Михаил рассмеялся от души: до чего же острый и умный глаз у Афанасьича!
— Оба они мне не нравятся, — продолжал Афанасьев. — У обоих — «на грош амуниции, на рубль амбиции».
— Но других у нас пока что тут, в Москве, нет, — заметил Михаил. — Надо сотрудничать с ними, постепенно накапливая силы. Истина — на нашей стороне, так что мы все равно возьмем верх, дай только срок! Ведь и в нашей питерской организации разве все сразу понимали все, как надо?.. Взять хоть того же Вацлава Цивиньского: тоже — весь еще недавно был в переходном состоянии, но с помощью товарищей нащупал, угадал верную дорогу и оторвался от народовольческих воззрений, хотя, может быть, и не совсем, еще способен иногда сбиваться кое в чем, не в главном, в «народовольческую ересь», как говаривал Леонид Красин. Если угодно, он еще вчера был этаким переходным типом революционера, но сегодня он уже видит бесплодность террора, уже понимает, что пришла пора кропотливой работы по созданию политической организации рабочего класса.
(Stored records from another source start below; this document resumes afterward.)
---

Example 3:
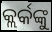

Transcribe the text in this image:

କ୍ଲର୍କଙ୍କୁ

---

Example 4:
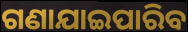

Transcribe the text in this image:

ଗଣାଯାଇପାରିବ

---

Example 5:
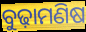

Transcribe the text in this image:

ବୁଢ଼ାମଣିଷ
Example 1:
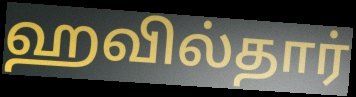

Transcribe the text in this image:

ஹவில்தார்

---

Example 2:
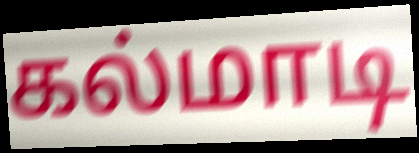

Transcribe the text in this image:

கல்மாடி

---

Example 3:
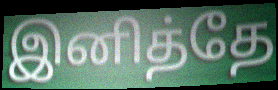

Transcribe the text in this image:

இனித்தே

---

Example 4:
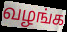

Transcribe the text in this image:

வழங்க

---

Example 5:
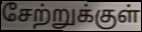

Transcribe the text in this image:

சேற்றுக்குள்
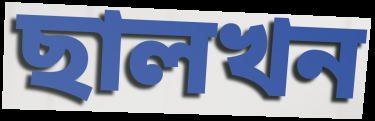
ছালখন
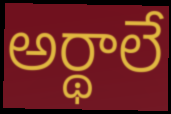
అర్థాలే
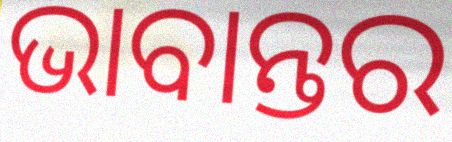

Марксист в нем уже одержал верх! Так что «народовольческая ересь» — это пока неизбежность для нас. Мы еще — в самом начале. Мы еще нащупываем путь борьбы. Нам нужна единая четкая программа, а ее у нас пока еще нет, не успели мы ее разработать…
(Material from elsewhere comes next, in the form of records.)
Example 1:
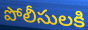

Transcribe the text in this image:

పోలీసులకి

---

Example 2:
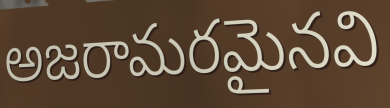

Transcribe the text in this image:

అజరామరమైనవి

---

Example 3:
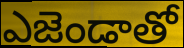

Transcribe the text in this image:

ఎజెండాతో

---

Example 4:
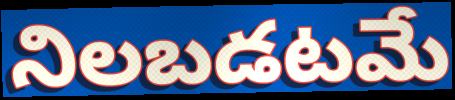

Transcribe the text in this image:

నిలబడటమే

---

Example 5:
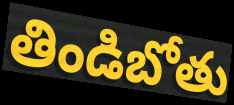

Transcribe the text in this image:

తిండిబోతు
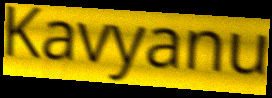
Kavyanu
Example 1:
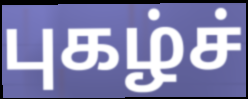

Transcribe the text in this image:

Михаил вспомнил вдруг про письмо, которое недавно отправил в Питер с Любой Миловидовой. В нем он писал Николаю Сивохину: «Только приведением в порядок смоих теоретических положений, только неуклонным следованием в строгом порядке этим положениям можно достигнуть ощутительных результатов». Таким «приведением в порядок своих теоретических положений» и должна бы стать единая социал-демократическая боевая программа.